Record fêté aux quatre coins du pays

Manifestation Entre 15.000 et 20.000 personnes se sont mobilisées

De Louvain-la-Neuve à Gand en passant par Liège et Bruxelles, les étudiants ont dignement fêté le record belge. © Le Soir (Thierry Du Bois)

Ils étaient plus de 10.000 à se presser, à 22 heures, autour du podium et de l’écran géant dressé sur la St-Jacobsplein, en plein cœur de Gand. Pour fêter, dans une explosion de décibels et de cris de joie, le record du monde de la plus longue formation gouvernementale. La foule n’a cessé d’enfler depuis le début de la soirée de jeudi pour vivre l’apothéose qui, à minuit précise, allait voir une délégation irakienne, détentrice du record jusque-là, remettre la coupe à la Belgique.

Les organisateurs de la manifestation gantoise se distancient complètement de la démarche des responsables de la révolution des frites. « Cette fête populaire est apolitique, souligne Angelo Meuleman, l’un des organisateurs de la fête gantoise. Nous sommes ici pour faire la fête et saluer nos héros politiques qui ont réussi à décrocher ce record. Nous sommes très fiers d’eux. Notre seule crainte est d’apprendre qu’Elio Di Rupo et Bart de Wever ne débarquent ici main dans la main pour nous apprendre qu’ils auraient arraché un compromis en dernière minute. »

Dans la soirée de jeudi, Yves Leterme disait déplorer ces réjouissances gantoises pour la mauvaise image du pays qu’elle risquait de générer à l’étranger. Cela laisse Kobe Vanhaeren, un des organisateurs de la soirée, pantois. « Le Premier ministre sortant aurait dû, comme notre bourgmestre, se plonger dans cette ambiance de liesse gantoise : il aurait compris que ce record remplit le peuple de fierté. D’ailleurs, il n’y a pas de drapeaux, ni belges, ni flamands. Quelques membres du Vlaams Belang ont bien tenté de les retirer de leur poche, mais l’ont vite replié, pour ne pas être tués par le ridicule. Tous les regards du monde se tournent aujourd’hui vers notre pays. Les chaînes de télévision étrangères se sont toutes déplacées ici : CNN, la BBC, la ZDF et Al Jazeera. C’est fabuleux. »

À 22 heures 30, les Gantois continuent à affluer vers la St-Jacobsplein. Histoire de tourner la crise en dérision.

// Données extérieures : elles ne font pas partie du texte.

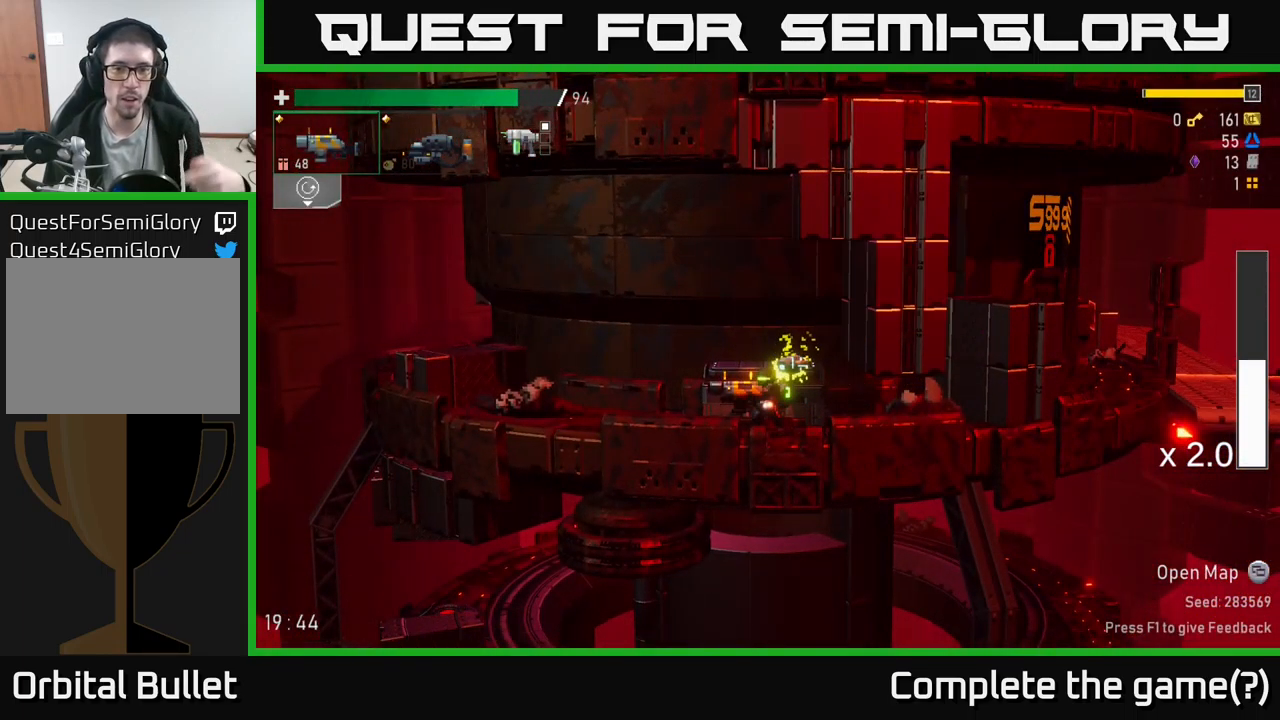
{"buttons": ["Y"], "left_stick": "center", "right_stick": "center", "events": []}
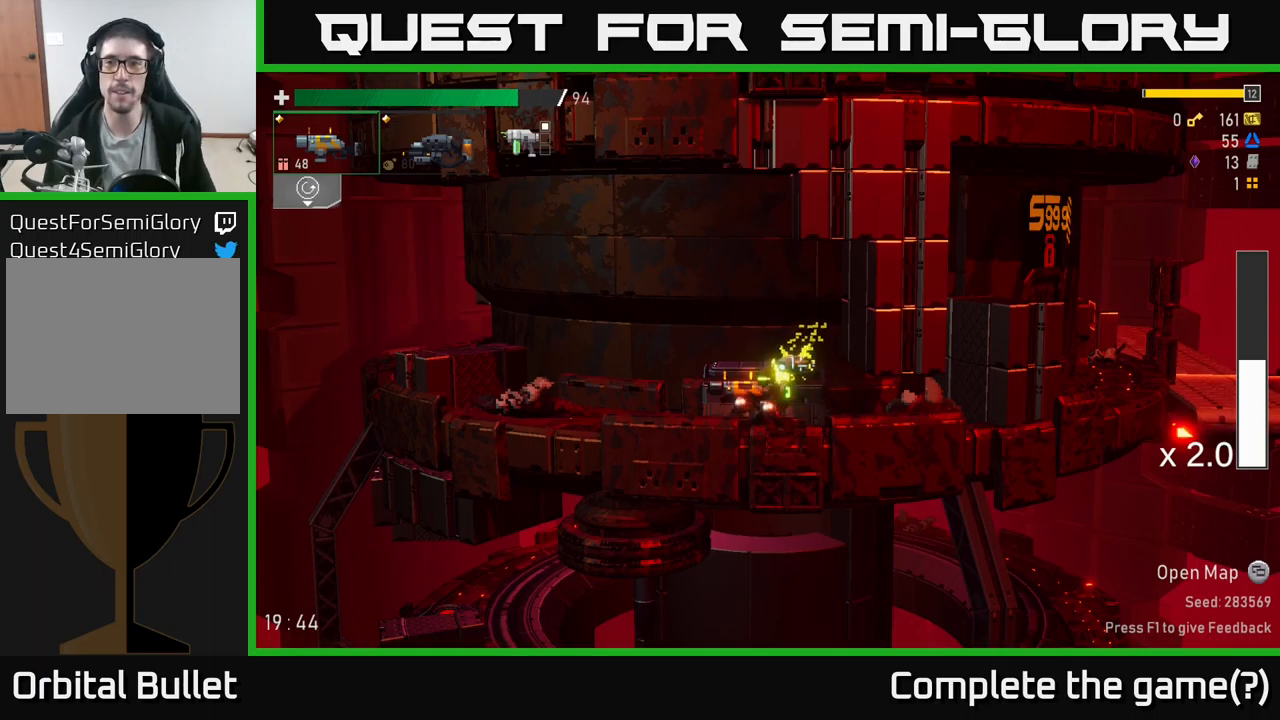
{"buttons": ["A"], "left_stick": "right", "right_stick": "center", "events": [[100, "left_stick", "right"], [233, "Y", "up"], [467, "A", "down"]]}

Il reste 90 minutes avant l’apothéose.

Plus tôt dans la journée, place Poelaert, un cortège bilingue de près de 2.000 étudiants déboule face au Palais de Justice. C’est la « révolution des frites », organisée au départ des campus flamands et tendue, tel un cornet, en direction du sud du pays. L’initiative, plus politique, a réuni 10.000 personnes à travers le pays pour soutenir trois revendications : non à la scission du pays, création d’une circonscription unique, maintien de la sécurité sociale…

Michel Breydel détonne au milieu des jeunes manifestants. Le sexagénaire tient fermement un drapeau belge flanqué d’un écusson. « C’est celui du Comité d’action nationale qui, en 1963, avait organisé le rendez-vous Ter Belgen. J’étais étudiant à l’époque et on revendiquait déjà le maintien de la Belgique ». Près d’un demi-siècle plus tard, le combat fait toujours rage. Non loin de l’estrade, Michaël Verbauwhede enchaîne les interviews pour les médias internationaux. Le président de la Fédération des étudiants francophones insiste : « Le financement de l’enseignement, le chômage sont des problèmes au nord comme au sud du pays. Et la crise économique ne s’arrête pas à la frontière linguistique ».

Des préoccupations que l’on rencontre à Louvain-la-Neuve, où 1.500 jeunes sont réunis sur la Grand-Place. À Liège, 300 à 400 personnes occupent la Place Saint Lambert. « On est les champions », entonne la foule, avant de former une chaîne humaine représentant les lettres du mot « solidarité ».